According to the women, it was becoming difficult to report issues of sexual harassment as it was described as the “newsroom culture” and the victim had no one to report to.
Policies to work and raise family.
The speakers, who were news anchors, presenters, journalists and editors, also called on media managers to create policies that would allow women balance their job while raising families.
According to the women, there were no “support systems” in the newsroom to allow women take on challenging roles, meet deadlines and also raise families. As such those who were unable to do all these ended up leaving the job to concentrate on raising families.
Report sexual harassment
A broadcast journalist at Citi FM, Nana Ama Agyeman Asante, encouraged women to report acts of sexual harassment in the newsroom no matter the challenges.
She also urged managers to see sexual harassment as a serious offence and as such, implement the needed punishment.

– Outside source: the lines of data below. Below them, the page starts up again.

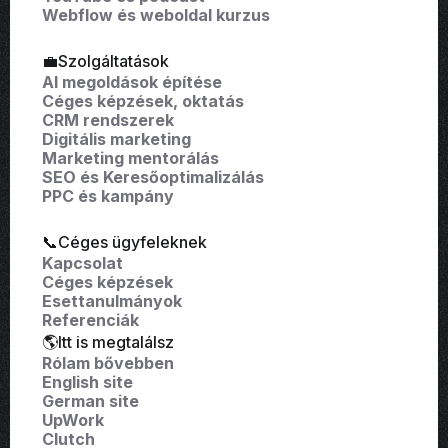
Webflow és weboldal kurzus
💼Szolgáltatások
AI megoldások építése
Céges képzések, oktatás
CRM rendszerek
Digitális marketing
Marketing mentorálás
SEO és Keresőoptimalizálás
PPC és kampány
📞Céges ügyfeleknek
Kapcsolat
Céges képzések
Esettanulmányok
Referenciák
🌎Itt is megtalálsz
Rólam bővebben
English site
German site
UpWork
Clutch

To achieve balance in the newsroom, she explained that there was the need to treat both sexes equally and encourage mentorship, especially for the young ones.
Don’t wait for HR policies on sexual harassment
An international journalist and trainer in the United States of America, Ms Sarah Wachter, urged women not to wait for human resource policies before voicing issues on harassment as they could write about it.

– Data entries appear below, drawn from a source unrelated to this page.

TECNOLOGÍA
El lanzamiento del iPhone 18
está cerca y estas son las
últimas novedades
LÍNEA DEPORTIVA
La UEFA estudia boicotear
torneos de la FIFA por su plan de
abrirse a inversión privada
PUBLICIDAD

Using the popular social media hashtag “me too” movement as an example, she said a lot of women in the US were able to bring perpetrators to book simply by using the hashtag on the Internet.
She said “sexual harassment is on check in the US newsrooms. High-profile men in the newsroom have lost their jobs through the movement. The movement took place because women are not heard by police, judges and others.”
The “me too” movement, which went viral in October 2017, is a campaign against sexual harassment and sexual assault, especially at the workplace.
An editor at Multimedia, Ms Gladys Afia Pokua Arthur, urged media managers to support women on the job to enable them to take up challenging roles.
“Women balance family with newsroom deadlines. There is no support system so some end up leaving the job. How are we also making it possible for women with disability to be included in the media? The support system is not there,” she added.
Change situations in the newsroom
Addressing the forum, the Chief Executive Officer of Inspire Africa Consult, Mrs Mawuena Trebarh, urged media managers to include persons with disability in their staff as some of them had proven to join the media but the system was unfavourable to them.
“We need to create space for the disabled, we need to change situations in the newsroom, we need to fill positions with men with progressive and diverse views, as well as with women who merit to hold the door open for other women,” she said.